(Released on 4/5/09)
With more than two-dozen tax measures that would either raise tax rates or eliminate exemptions and credits still under consideration at the state legislature, the likelihood that taxpayers will be hit with higher taxes grows by the day.
At the same time, lawmakers are struggling, trying to balance the budget as the revenue outlook continues to decline. What seems to amaze their voting constituency is that, at least to this point, the public employees are unwilling to talk about some sort of compromise to help balance the budget. Although the leaders of the public employee unions have to do their best to fight off any concessions, lawmakers are at a point in the session where they need to begin to finalize the state’s spending plan.
At the same time, the governor has altered her course several times during the session, sending conflicting signals to lawmakers. At one point everything was on the table, from spending cuts, to possible tax increases as well as compromises by the public employee unions. Then at some point tax increases and the lay off of public employees could not be considered. When the House presented their version of the budget, there were nearly 400 employees that would have to be laid-off.
And that is basically the three options lawmakers seem to have: increase taxes, lay off workers, or make drastic cuts to program spending. In the case of the latter, cries have already gone up as this or that social service or education program is proposed for reduction or elimination. Of particular concern is the loss of the social safety net that provides care for the neediest of the needy.
What is even more disconcerting for lawmakers is that the governor is the only one who can negotiate with the unions as far as concessions, be it reduction in wages or benefits. And as the clock ticks down to the scheduled adjournment, lawmakers are getting antsy about if concessions will be made so they can factor those savings into the budget.
Thus, it is now up to the public employee unions to step to the plate. Although the House budget included the elimination of nearly 400 positions, the governor has indicated that she will not approve of any layoffs of public employees as it will just add to the number of unemployed in the state.
However, lawmakers may have no choice but to eliminate jobs if the unions are unwilling to compromise either on wages or benefits. True, as the unions point out, lawmakers can always raise taxes, but those who would suggest that alternative forget that the constituents of elected officials are taxpayers. Thus, lawmakers are a bit apprehensive about raising taxes, especially in a down economy. A tax increase would push Hawaii from a tax “hell” right into the fire.

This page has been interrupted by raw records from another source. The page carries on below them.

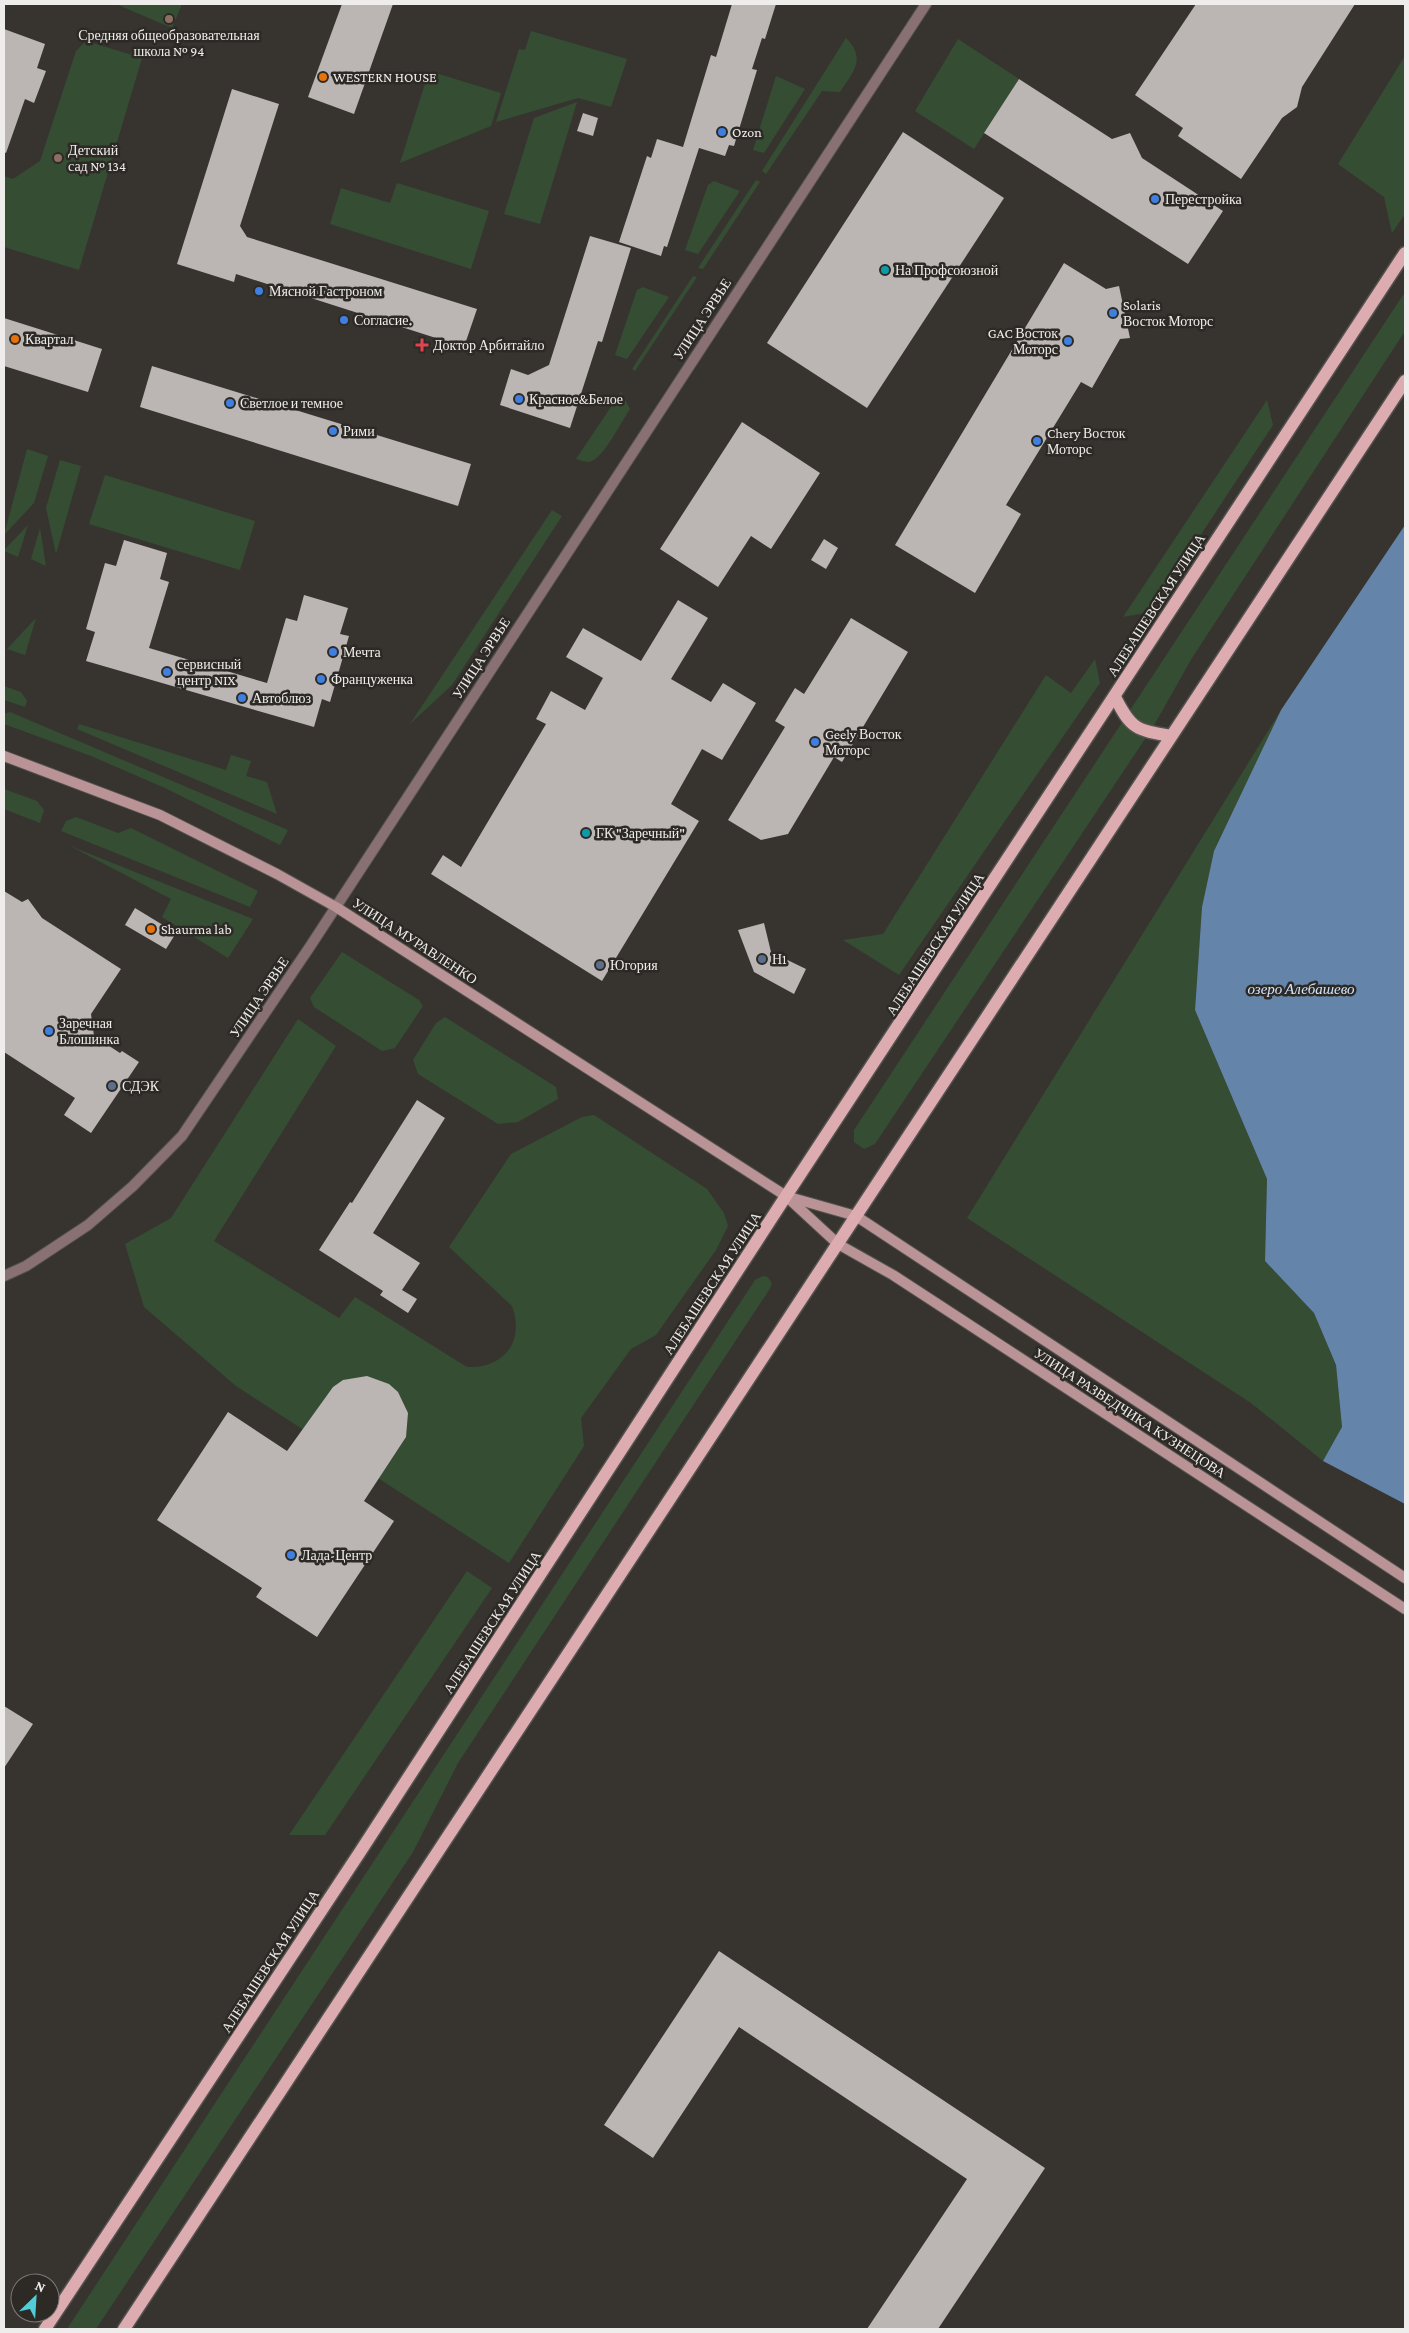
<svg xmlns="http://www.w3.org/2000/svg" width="1409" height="2333" viewBox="0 0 1409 2333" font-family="'Crimson Pro',serif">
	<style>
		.green { fill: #354d33 }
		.water { fill: #6485a9 }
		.building { fill: #bbb5b4 }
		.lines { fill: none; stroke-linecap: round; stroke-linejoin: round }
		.minor-casing { stroke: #54524e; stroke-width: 12 }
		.secondary-casing { stroke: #54524e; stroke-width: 12 }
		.primary-casing { stroke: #54524e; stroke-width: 15 }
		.minor { stroke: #897173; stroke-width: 10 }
		.secondary { stroke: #b99396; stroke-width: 10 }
		.primary { stroke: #ddacb1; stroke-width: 12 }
		.education-dot { fill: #8d6e63; stroke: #2d2a26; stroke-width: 2 }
		.food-dot { fill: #e8710a; stroke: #2d2a26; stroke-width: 2 }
		.shop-dot { fill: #3f7fe0; stroke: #2d2a26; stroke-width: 2 }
		.culture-dot { fill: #0f9aa8; stroke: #2d2a26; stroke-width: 2 }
		.health-dot { fill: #e0444e; stroke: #2d2a26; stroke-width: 2 }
		.service-dot { fill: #5c6f8a; stroke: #2d2a26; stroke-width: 2 }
		.labels { text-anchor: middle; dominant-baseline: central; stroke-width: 5; stroke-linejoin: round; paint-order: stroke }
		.poi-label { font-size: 14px; fill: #efedeb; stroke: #2d2a26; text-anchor: start }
		.street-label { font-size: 14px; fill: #efedeb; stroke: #2d2a26 }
		.water-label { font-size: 15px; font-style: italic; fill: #d1e6fd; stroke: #2d2a26 }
	</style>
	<rect width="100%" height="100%" fill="#373430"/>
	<g class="green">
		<polygon points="116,4 182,4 172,28"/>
		<polygon points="531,31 627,59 611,107 578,98 496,122 519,49 525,50"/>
		<path d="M846,38c21,21 7,34 -6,54l-18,-1 -56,83 -4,-3z"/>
		<polygon points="958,39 1019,79 974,149 915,111"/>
		<polygon points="86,41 142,58 79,270 4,247 4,176 13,179 40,161 76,51"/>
		<polygon points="1405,56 1405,214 1392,233 1384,197 1338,164"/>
		<polygon points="429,71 501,93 491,126 400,163"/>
		<polygon points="776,76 805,89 764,153 753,150"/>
		<polygon points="577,102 540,224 504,214 534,118"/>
		<polygon points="756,180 760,182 703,269 698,268"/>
		<polygon points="714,181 740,191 698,254 685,250 708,185"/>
		<polygon points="397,183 489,211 471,269 330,224 341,188 390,203"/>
		<polygon points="693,276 697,277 635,371 632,369"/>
		<polygon points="643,287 669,297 627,359 615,355 637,290"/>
		<polygon points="1405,292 1405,331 1192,658 1153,727 875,1144 864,1149 854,1142 854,1130"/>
		<path d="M621,392l9,17c-8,12 -26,47 -38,52 -6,2 -10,0 -16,-2z"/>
		<polygon points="1267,400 1273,425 1150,612 1123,617"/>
		<polygon points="27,449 48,456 34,503 4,535"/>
		<polygon points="60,460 81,466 56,554 46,508"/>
		<polygon points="105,475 255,521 240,570 89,524"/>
		<polygon points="552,510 562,516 452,685 410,724"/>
		<polygon points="28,525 18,557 4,551 4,550"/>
		<polygon points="40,528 46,566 31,559"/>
		<polygon points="36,618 25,655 7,649"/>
		<polygon points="1095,659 1100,683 899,975 843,940 883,934 1046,675 1071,693"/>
		<polygon points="4,686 21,692 27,701 25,707 4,700"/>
		<polygon points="1281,710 1214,851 1202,907 1195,1010 1267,1179 1265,1261 1314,1313 1336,1365 1342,1428 1323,1461 1251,1403 967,1218"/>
		<polygon points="10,712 288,830 280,845 165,788 91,756 4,724 4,714"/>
		<polygon points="79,724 226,770 231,755 251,761 246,776 267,782 277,814 77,729"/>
		<polygon points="4,789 37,801 44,810 40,823 4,809"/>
		<polygon points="76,817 118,833 131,828 258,891 250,907 61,831 66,821"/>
		<polygon points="70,846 253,919 228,958 162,917 171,899"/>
		<polygon points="342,952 419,1000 423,1006 395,1048 382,1051 314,1007 310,998"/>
		<polygon points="445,1017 556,1087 558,1099 518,1122 498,1124 418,1074 413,1060 436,1023"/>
		<path d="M298,1019l38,27 -122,195 125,77 16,-21 112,70c37,2 58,-26 45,-61l-63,-59 62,-93 71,-37 12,-2 113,74 17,24 4,13 -12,24 -60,85 -25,14 -50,69 3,28 -75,117 -273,-177 -92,-79 -19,-63 46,-26z"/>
		<polygon points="763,1276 768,1277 772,1284 769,1290 458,1763 413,1852 96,2329 67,2329 755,1280"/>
		<polygon points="467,1571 492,1588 325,1835 289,1835"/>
	</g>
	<polygon class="water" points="1405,525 1405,1504 1323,1461 1342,1427 1336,1365 1314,1313 1265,1261 1267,1179 1195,1010 1202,907 1214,851 1281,710"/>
	<g class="building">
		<polygon points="342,4 393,4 354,114 308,97"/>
		<polygon points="732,4 776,4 765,39 762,38 752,69 757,70 734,146 729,145 725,156 699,148 667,247 664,246 661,256 619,242 647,156 651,158 657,139 683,147 711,55 716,57"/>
		<polygon points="1196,4 1355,4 1302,87 1297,107 1282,118 1241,179 1178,136 1183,128 1135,95"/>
		<polygon points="4,29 45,44 37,68 46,71 34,103 25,99 6,153 4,152"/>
		<polygon points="1019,79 1112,139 1130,133 1142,158 1223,211 1188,264 984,133"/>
		<polygon points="232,89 279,104 240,226 247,237 477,309 464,347 236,274 234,282 177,264"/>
		<polygon points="583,113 598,118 593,136 577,131"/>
		<polygon points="903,132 1004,198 867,408 767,343"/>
		<polygon points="590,236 631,248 602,342 598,341 570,428 500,405 511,369 528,375 549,365"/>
		<polygon points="1064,263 1106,289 1119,286 1130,338 1120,339 1092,388 1081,382 1006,505 1021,514 975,593 895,545"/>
		<polygon points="4,318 102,349 88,392 4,366"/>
		<polygon points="152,366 471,464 458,506 140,407"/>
		<polygon points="742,422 820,473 771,549 751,536 718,587 660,549"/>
		<polygon points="824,539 838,548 826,569 811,560"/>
		<polygon points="124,540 167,553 160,579 169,582 149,648 267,683 286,618 297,621 304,595 348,608 340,634 349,636 330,702 322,699 314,727 86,661 95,632 86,629 105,563 116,566"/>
		<polygon points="678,600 708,618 671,679 711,702 723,683 756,703 722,760 702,749 671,804 699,821 602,981 431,874 443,855 461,867 546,724 536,719 551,691 585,710 603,678 566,657 583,628 641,661"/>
		<polygon points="851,618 908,652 842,762 834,757 788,834 761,840 728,820 785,727 775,721 795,688 804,694"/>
		<polygon points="4,891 22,902 28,899 42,918 121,969 91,1014 94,1036 120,1053 122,1051 139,1062 91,1133 64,1115 75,1098 4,1052"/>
		<polygon points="135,908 176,933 166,949 125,925"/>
		<polygon points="764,923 771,952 806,969 794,994 754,972 738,930"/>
		<polygon points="417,1100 445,1118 373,1233 420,1263 402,1290 417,1299 408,1313 380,1295 383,1291 319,1250 350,1202 352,1203"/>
		<polygon points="367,1376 389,1384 398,1392 408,1413 406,1437 364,1501 394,1521 317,1637 256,1597 262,1588 157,1520 228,1412 287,1451 333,1387 343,1380"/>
		<polygon points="4,1706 33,1724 4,1768"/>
		<polygon points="719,1951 1045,2168 938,2329 867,2329 967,2179 739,2027 653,2158 604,2125"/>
	</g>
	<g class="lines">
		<defs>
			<polyline id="minor" points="4,1276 26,1266 88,1225 133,1186 182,1136 311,945 926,4"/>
			<g id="secondary">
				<polyline points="4,756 160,815 277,874 336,907 786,1196 838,1244 893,1275 1405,1609"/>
				<polyline points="789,1197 856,1216 1405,1578"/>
			</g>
			<g id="primary">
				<path d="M1115,697c16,32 21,33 56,39"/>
				<polyline points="45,2329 360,1852 786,1196 1405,253"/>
				<polyline points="124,2329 1405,381"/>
			</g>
		</defs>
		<use href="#minor" class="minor-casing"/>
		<use href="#secondary" class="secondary-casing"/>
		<use href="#primary" class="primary-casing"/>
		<use href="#minor" class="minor"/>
		<use href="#secondary" class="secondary"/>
		<use href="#primary" class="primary"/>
	</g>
	<g class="education-dot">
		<circle cx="169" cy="19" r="5"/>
		<circle cx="58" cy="158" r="5"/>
	</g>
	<g class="food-dot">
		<circle cx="323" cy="77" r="5"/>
		<circle cx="15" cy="339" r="5"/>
		<circle cx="151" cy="929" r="5"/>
	</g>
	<g class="shop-dot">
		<circle cx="722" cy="132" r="5"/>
		<circle cx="1155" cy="199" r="5"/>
		<circle cx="259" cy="291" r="5"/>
		<circle cx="1113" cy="313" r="5"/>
		<circle cx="344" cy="320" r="5"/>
		<circle cx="1068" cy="341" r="5"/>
		<circle cx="519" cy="399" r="5"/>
		<circle cx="230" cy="403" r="5"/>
		<circle cx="333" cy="431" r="5"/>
		<circle cx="1037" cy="441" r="5"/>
		<circle cx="333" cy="652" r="5"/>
		<circle cx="167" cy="672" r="5"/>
		<circle cx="321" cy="679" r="5"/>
		<circle cx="242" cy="698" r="5"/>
		<circle cx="815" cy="742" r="5"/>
		<circle cx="49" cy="1031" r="5"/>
		<circle cx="291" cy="1555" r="5"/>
	</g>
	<g class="culture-dot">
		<circle cx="885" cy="270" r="5"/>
		<circle cx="586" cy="833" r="5"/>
	</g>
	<path class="health-dot" d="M419.5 337.5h5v5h5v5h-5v5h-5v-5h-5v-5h5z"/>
	<g class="service-dot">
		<circle cx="762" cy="959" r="5"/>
		<circle cx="600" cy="965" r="5"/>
		<circle cx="112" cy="1086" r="5"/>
	</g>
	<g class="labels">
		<g class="poi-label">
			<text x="169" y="35" text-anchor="middle">Средняя общеобразовательная<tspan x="169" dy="16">школа № 94</tspan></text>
			<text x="333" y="77">WESTERN HOUSE</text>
			<text x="732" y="132">Ozon</text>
			<text x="68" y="150">Детский<tspan x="68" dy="16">сад № 134</tspan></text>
			<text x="1165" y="199">Перестройка</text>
			<text x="895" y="270">На Профсоюзной</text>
			<text x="269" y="291">Мясной Гастроном</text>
			<text x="1123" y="305">Solaris<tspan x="1123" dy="16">Восток Моторс</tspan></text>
			<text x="354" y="320">Согласие.</text>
			<text x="1058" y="333" text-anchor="end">GAC Восток<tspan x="1058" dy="16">Моторс</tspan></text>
			<text x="25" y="339">Квартал</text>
			<text x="433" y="345">Доктор Арбитайло</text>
			<text x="529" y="399">Красное&amp;Белое</text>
			<text x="240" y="403">Светлое и темное</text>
			<text x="343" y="431">Рими</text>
			<text x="1047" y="433">Chery Восток<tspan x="1047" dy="16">Моторс</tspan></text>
			<text x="343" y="652">Мечта</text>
			<text x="177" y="664">сервисный<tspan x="177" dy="16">центр NIX</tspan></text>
			<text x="331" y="679">Француженка</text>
			<text x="252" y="698">Автоблюз</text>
			<text x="825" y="734">Geely Восток<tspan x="825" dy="16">Моторс</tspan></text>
			<text x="596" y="833">ГК "Заречный"</text>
			<text x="161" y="929">Shaurma lab</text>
			<text x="772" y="959">Н1</text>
			<text x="610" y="965">Югория</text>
			<text x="59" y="1023">Заречная<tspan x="59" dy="16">Блошинка</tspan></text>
			<text x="122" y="1086">СДЭК</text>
			<text x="301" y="1555">Лада-Центр</text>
		</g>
		<g class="street-label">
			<text transform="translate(702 319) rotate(-57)">УЛИЦА ЭРВЬЕ</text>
			<text transform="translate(1156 605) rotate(-57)">АЛЕБАШЕВСКАЯ УЛИЦА</text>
			<text transform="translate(481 658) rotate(-57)">УЛИЦА ЭРВЬЕ</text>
			<text transform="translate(415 941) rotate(33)">УЛИЦА МУРАВЛЕНКО</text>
			<text transform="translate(935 944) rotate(-57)">АЛЕБАШЕВСКАЯ УЛИЦА</text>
			<text transform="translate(259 997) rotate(-56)">УЛИЦА ЭРВЬЕ</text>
			<text transform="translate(712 1283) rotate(-57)">АЛЕБАШЕВСКАЯ УЛИЦА</text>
			<text transform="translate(1130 1413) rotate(33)">УЛИЦА РАЗВЕДЧИКА КУЗНЕЦОВА</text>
			<text transform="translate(492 1622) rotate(-57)">АЛЕБАШЕВСКАЯ УЛИЦА</text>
			<text transform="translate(270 1961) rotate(-57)">АЛЕБАШЕВСКАЯ УЛИЦА</text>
		</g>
		<g class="water-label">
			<text x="1301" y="989">озеро Алебашево</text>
		</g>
	</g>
	<rect width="1409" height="2333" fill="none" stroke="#efedeb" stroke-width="10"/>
	<g transform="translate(35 2298) rotate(25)"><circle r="24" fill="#2d2a26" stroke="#7b7875"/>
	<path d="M0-4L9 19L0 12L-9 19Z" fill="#52ccd6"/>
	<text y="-8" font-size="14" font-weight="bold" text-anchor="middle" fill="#efedeb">N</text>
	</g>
</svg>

Unfortunately, lawmakers have just come to the realization that they have tapped every possible source of funds. Every possible tax resource and every possible fee has been imposed to the point where lawmakers considered adding on an additional $5 to selected fees that the state already charges users of certain state services. They have considered raising the general excise tax, raising tax rates on upper income taxpayers, and raising the hotel room tax rate. But when it was pointed out that the general excise tax falls more heavily on the poor and drives the cost of doing business up at a time when businesses are caving under the burden of taxes and a slowing economy, they pulled back that idea. And raising the hotel room tax when there are no visitors coming to Hawaii or those who are coming are getting great discounts on their hotel rooms, such an increase would not generate the kind of money they need to balance the state budget.
Although lawmakers may just have to opt for one of those tax increase proposals, they would probably do so only after exhausting every other solution and one of those solutions may be to reduce the number of employees on the public payroll. Thus, in order to avoid the lay off of public employees, reductions in compensation and benefits have to be considered. And if the unions and mayors refuse, they will have to be held accountable for tax increases that will be necessary to close the budget gap, be it income taxes, general excise taxes or even real property taxes.
Although the public employee unions proclaim that they should not have to bear the brunt of the financial crisis with reductions in wages and benefits, tell that to the 1,900 former employees of Aloha Airlines or those Maui Pineapple employees who took a 10% pay cut, or the numerous other former employees of Weyerhaeuser or Molokai Ranch who are still looking for a job.